Vu les autres pièces du dossier ;



Vu :
- le code de l’entrée et du séjour des étrangers et du droit d’asile ;
- le code de justice administrative.



La présidente du tribunal par intérim a désigné M. Duvanel, premier conseiller, en application de l’article L. 511-2 du code de justice administrative, pour statuer sur les demandes de référés.


Considérant ce qui suit :

Mme A... B..., ressortissante malgache née le 22 octobre 1989, demande, sur le fondement de l’article L. 521-2 du code de justice administrative, la suspension de l’exécution de l’arrêté du préfet de Mayotte lui faisant obligation de quitter le territoire français sans délai et lui interdisant le retour sur le territoire français.

Aux termes de l’article L. 521-2 du code de justice administrative : « Saisi d’une demande en ce sens justifiée par l’urgence, le juge des référés peut ordonner toutes mesures nécessaires à la sauvegarde d’une liberté fondamentale à laquelle une personne morale de droit public (…) aurait porté, dans l’exercice d’un de ses pouvoirs, une atteinte grave et manifestement illégale.
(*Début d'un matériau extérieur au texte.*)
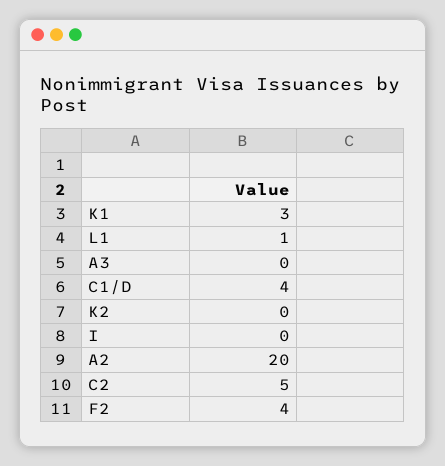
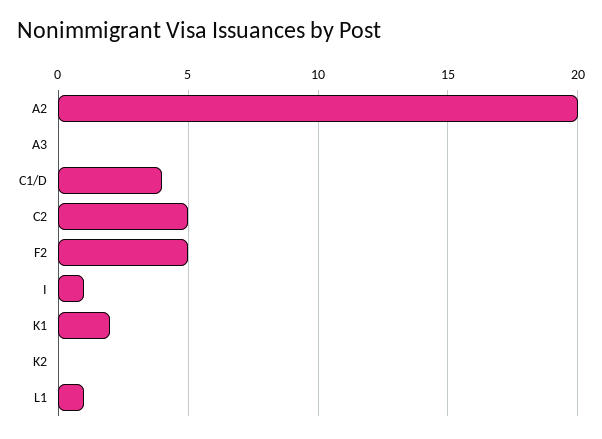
  {
-   "K1": 3,
+   "K1": 2,
    "L1": 1,
    "A3": 0,
    "C1/D": 4,
    "K2": 0,
-   "I": 0,
+   "I": 1,
    "A2": 20,
    "C2": 5,
-   "F2": 4
+   "F2": 5
  }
Le juge des référés se prononce dans un délai de quarante-huit heures. » Aux termes de l’article L. 522-3 du même code : « Lorsque la demande ne présente pas un caractère d’urgence ou lorsqu’il apparaît manifeste, au vu de la demande, que celle-ci ne relève pas de la compétence de la juridiction administrative, qu’elle est irrecevable ou qu’elle est mal fondée, le juge des référés peut la rejeter par une ordonnance motivée sans qu’il y ait lieu d’appliquer les deux premiers alinéas de l’article L. 522-1. »
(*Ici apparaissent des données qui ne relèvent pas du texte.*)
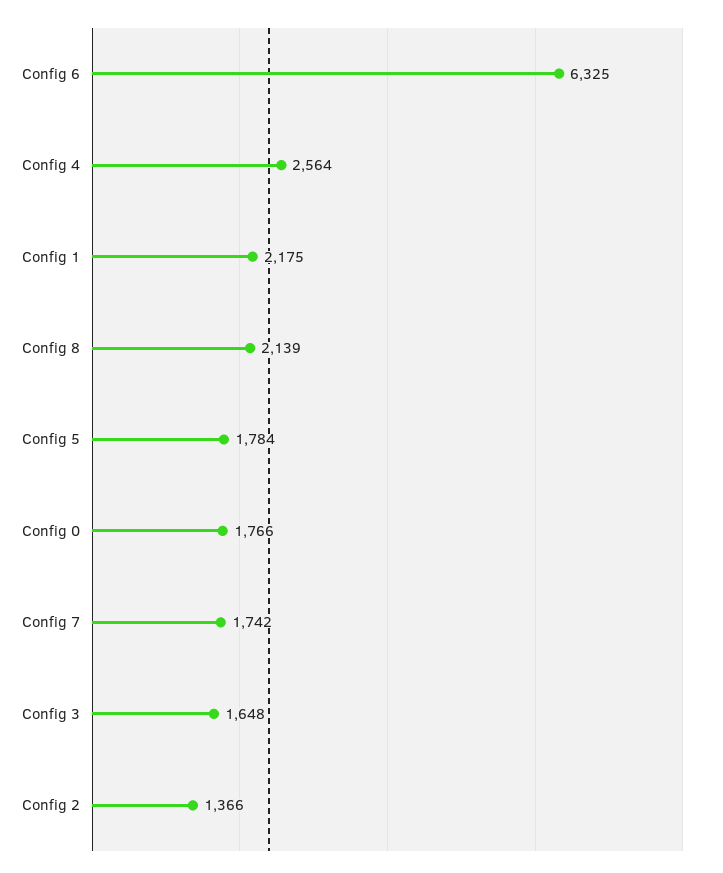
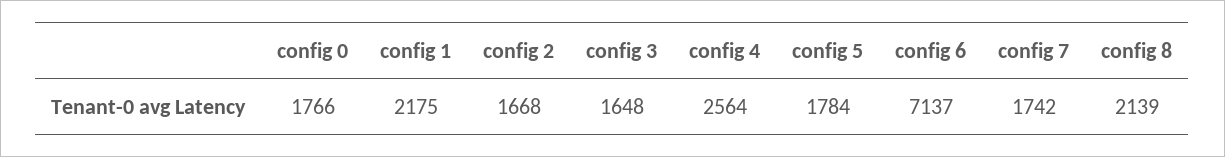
  {
-   "Config 6": 6325,
+   "Config 6": 7137,
    "Config 4": 2564,
    "Config 1": 2175,
    "Config 8": 2139,
    "Config 5": 1784,
    "Config 0": 1766,
    "Config 7": 1742,
    "Config 3": 1648,
-   "Config 2": 1366
+   "Config 2": 1668
  }

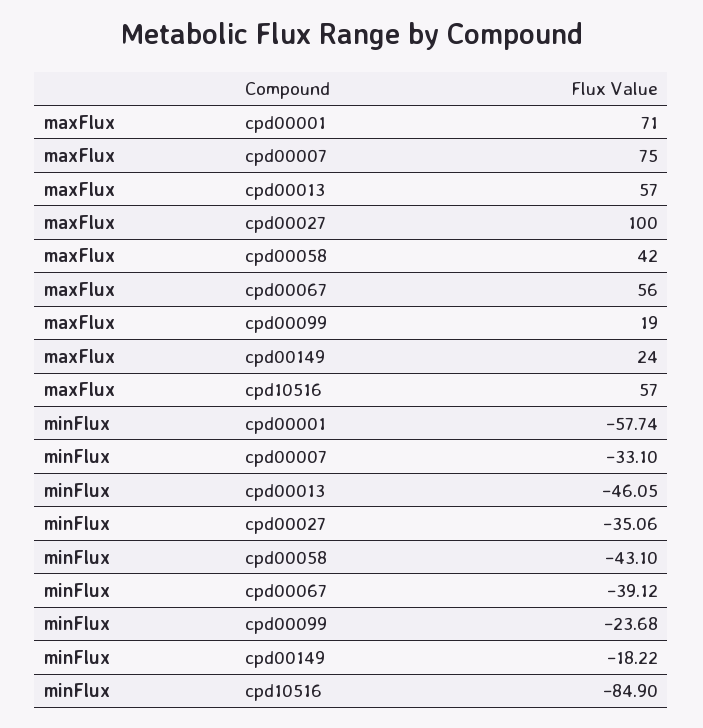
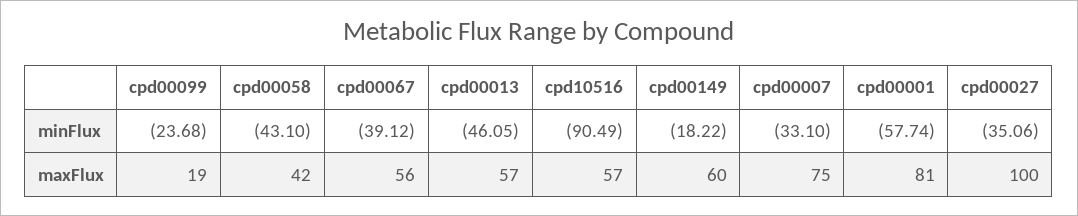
  {
    "maxFlux": {
-     "cpd00001": 71,
+     "cpd00001": 81,
      "cpd00007": 75,
      "cpd00013": 57,
      "cpd00027": 100,
      "cpd00058": 42,
      "cpd00067": 56,
      "cpd00099": 19,
-     "cpd00149": 24,
+     "cpd00149": 60,
      "cpd10516": 57
    },
    "minFlux": {
      "cpd00001": -57.74,
      "cpd00007": -33.1,
      "cpd00013": -46.05,
      "cpd00027": -35.06,
      "cpd00058": -43.1,
      "cpd00067": -39.12,
      "cpd00099": -23.68,
      "cpd00149": -18.22,
-     "cpd10516": -84.9
+     "cpd10516": -90.49
    }
  }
Par ailleurs, aux termes de l’article L. 425-6 du code de l’entrée et du séjour des étrangers et du droit d’asile : « L’étranger qui bénéficie d’une ordonnance de protection en vertu de l’article 515-9 du code civil, en raison des violences exercées au sein du couple ou par un ancien conjoint, un ancien partenaire lié par un pacte civil de solidarité ou un ancien concubin se voit délivrer, dans les plus brefs délais, une carte de séjour temporaire mention " vie privée et familiale " d’une durée d’un an. La condition prévue à l’article L. 412-1 n’est pas opposable. / Une fois arrivée à expiration elle est renouvelée de plein droit à l’étranger qui continue à bénéficier d’une telle ordonnance de protection. / Lorsque l’étranger a porté plainte contre l’auteur des faits elle est renouvelée de plein droit pendant la durée de la procédure pénale afférente, y compris après l’expiration de l’ordonnance de protection ».
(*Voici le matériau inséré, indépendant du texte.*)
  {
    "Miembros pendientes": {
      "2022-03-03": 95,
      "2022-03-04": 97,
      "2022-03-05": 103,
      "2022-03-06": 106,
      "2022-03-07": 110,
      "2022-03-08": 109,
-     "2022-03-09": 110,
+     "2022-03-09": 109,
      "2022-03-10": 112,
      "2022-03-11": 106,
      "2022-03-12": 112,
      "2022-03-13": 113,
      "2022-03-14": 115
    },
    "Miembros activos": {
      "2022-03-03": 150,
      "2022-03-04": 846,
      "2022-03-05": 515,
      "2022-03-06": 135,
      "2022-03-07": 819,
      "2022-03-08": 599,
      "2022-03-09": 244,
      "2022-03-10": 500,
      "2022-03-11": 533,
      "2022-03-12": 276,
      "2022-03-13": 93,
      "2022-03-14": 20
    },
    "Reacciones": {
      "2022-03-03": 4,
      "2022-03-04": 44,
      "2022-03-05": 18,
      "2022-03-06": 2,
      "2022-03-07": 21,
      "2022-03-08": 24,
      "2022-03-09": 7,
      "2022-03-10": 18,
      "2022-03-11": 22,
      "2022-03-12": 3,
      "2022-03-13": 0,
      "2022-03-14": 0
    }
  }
Il résulte de l’instruction que Mme B... a épousé, le 22 avril 2022 à Mayotte, un ressortissant français. Toutefois, si elle a, le 24 août 2024, déposé plainte contre ce dernier pour des violences intrafamiliales et qu’elle a, dans la continuité de cette plainte, été prise en charge par l’association France Victimes 976, elle ne justifie aucunement avoir bénéficié d’une ordonnance de protection au sens des dispositions visées au point précédent. Dans ces conditions, elle n’est manifestement pas fondée à soutenir que l’arrêté contesté porterait une atteinte grave et manifestement illégale à une liberté fondamentale, qu’elle ne désigne d’ailleurs pas. Par suite, l’ensemble des conclusions de la requête peuvent être rejetées sur le fondement de l’article L. 522-3 du code de justice administrative.





O R D O N N E :


Article 1er : La requête de Mme B... est rejetée.

Article 2 : La présente ordonnance sera notifiée à Mme A... B... et au préfet de Mayotte.

Copie en sera adressée aux ministres chargés de l’outre-mer et de l’intérieur en application de l’article R. 751-8 du code de justice administrative.

Fait à Mamoudzou, le 9 février 2026.


Le juge des référés,




F. DUVANEL


La République mande et ordonne au préfet de Mayotte en ce qui le concerne ou à tous commissaires de justice à ce requis en ce qui concerne les voies de droit commun contre les parties privées, de pourvoir à l’exécution de la présente décision.